Mais pour donner notre cœur au Seigneur, tout notre cœur, c’est un long apprentissage. Notre cœur est rempli de tellement de choses : rempli de soucis, de biens, de passions. Il nous faut notre vie entière pour purifier ce cœur, pour le désencombrer. C’est ce que l’Eglise appelle « l’ascèse » ou encore la repentance, la contrition, ou le combat intérieur. C’est ce combat que nous avons vécu pendant le baptême de la petite Anastasie. Ce combat s’est engagé pour nous dès notre baptême et il continuera jusqu’à la fin de notre vie. Le démon est toujours à l’affût, le vieil homme en nous est toujours lourd, nous sommes toujours écartelés entre « la pesanteur et la grâce ».

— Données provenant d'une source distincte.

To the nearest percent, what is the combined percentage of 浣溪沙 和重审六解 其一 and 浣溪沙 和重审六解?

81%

Nous voici donc, en marche vers le Seigneur, découvrant peu à peu Son amour, Son visage, Sa personne. Voyez la fin du récit de la Samaritaine. La femme court au village et parle de « Celui qui lui a dit tout ce qu’elle avait fait, ne serait-ce pas le Messie ? » Alors les Samaritains, convaincus par ses paroles, viennent à leur tour et invitent Jésus à passer quelques jours chez eux. Jésus y restera deux jours. Ecoutez bien : il resta deux jours et au terme de ces deux jours, « Un beaucoup plus grand nombre crut à cause de Sa parole. Et ils disaient à la femme : Ce n’est plus à cause de ce que tu nous as dit que nous croyons, car nous L’avons entendu nous-mêmes et nous savons qu’Il est vraiment le Sauveur du monde. »

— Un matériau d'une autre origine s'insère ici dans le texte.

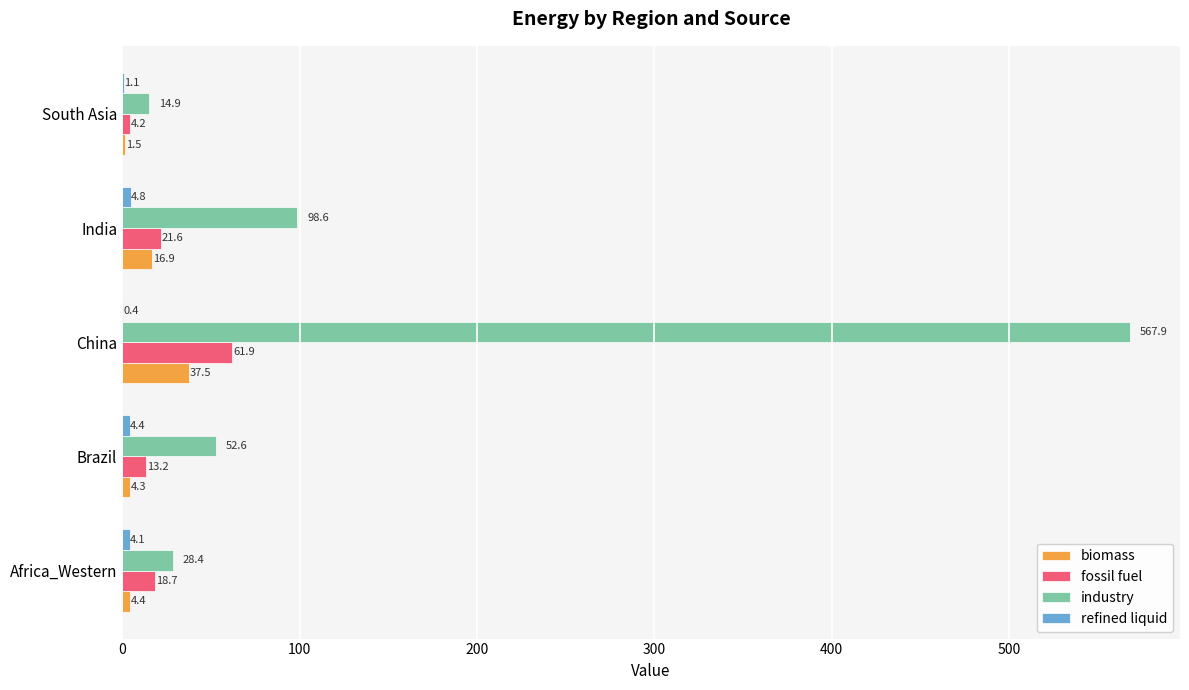

Where is industry nearest to the value 291?

India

La déclaration des Samaritains est une parole qui doit nous marquer. Nous avons tous reçu le Seigneur par tradition, par la longue suite de nos pères dans la foi, les Pères de l’Eglise, nos pères dans l’Eglise, nos pères et mères dans nos familles. Nous avons reçu d’eux les éléments essentiels de la foi et, déjà par procuration au baptême, puis par fidélité, par obéissance et par confiance, nous avons cru et nous voulons aimer le Seigneur et Le rencontrer. Mais, entre notre vouloir et sa réalisation, il y a justement cette distance qui est le cheminement de l’âme humaine. C’est une quête parfois très longue, très douloureuse, dans laquelle nous frappons nous-même à la porte de notre propre cœur, à la recherche du Seigneur. Néanmoins, le Seigneur est là, Il accueille ce désir et le bénit. La rencontre, le moment de la rencontre peut venir tôt ou tard, il finit toujours par venir. Alors, à celui ou à ceux qui nous ont introduits dans l’Eglise, nous pouvons dire : « Ce n’est plus à cause de toi que nous croyons maintenant, mais nous L’avons entendu nous-mêmes et nous savons qu’Il est le Sauveur du monde. »

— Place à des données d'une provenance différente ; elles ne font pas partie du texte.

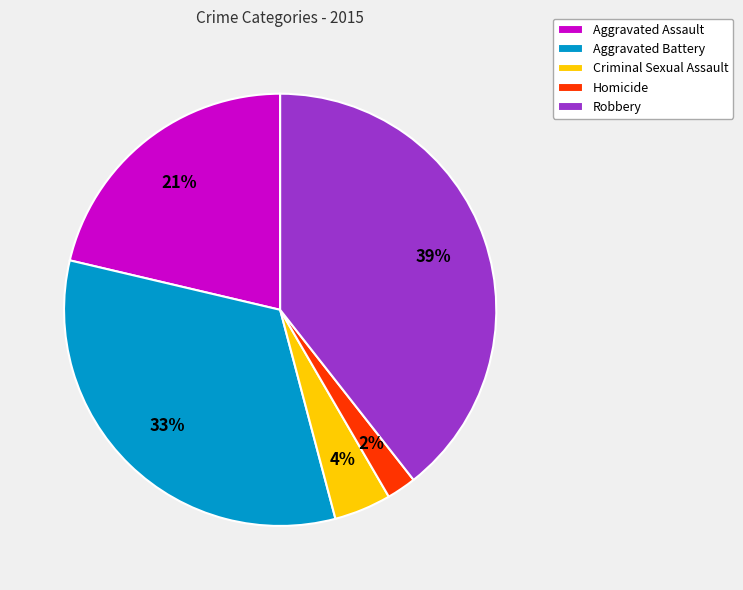

To the nearest percent, what is the combined percentage of Criminal Sexual Assault and Aggravated Battery?

37%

Puissions-nous tous dépasser le moment de dépendance, dépendance bénie certes, dépendance heureuse et nécessaire, envers tous ceux qui dans le passé, le présent ou l’avenir, nous ont conduits ou nous conduisent vers le Christ. Puissions-nous atteindre le moment bienheureux de la rencontre personnelle et acquérir la certitude qui nous permette de dire : « Oui, nous croyons et nous savons qu’Il est le Sauveur du monde. » Amen.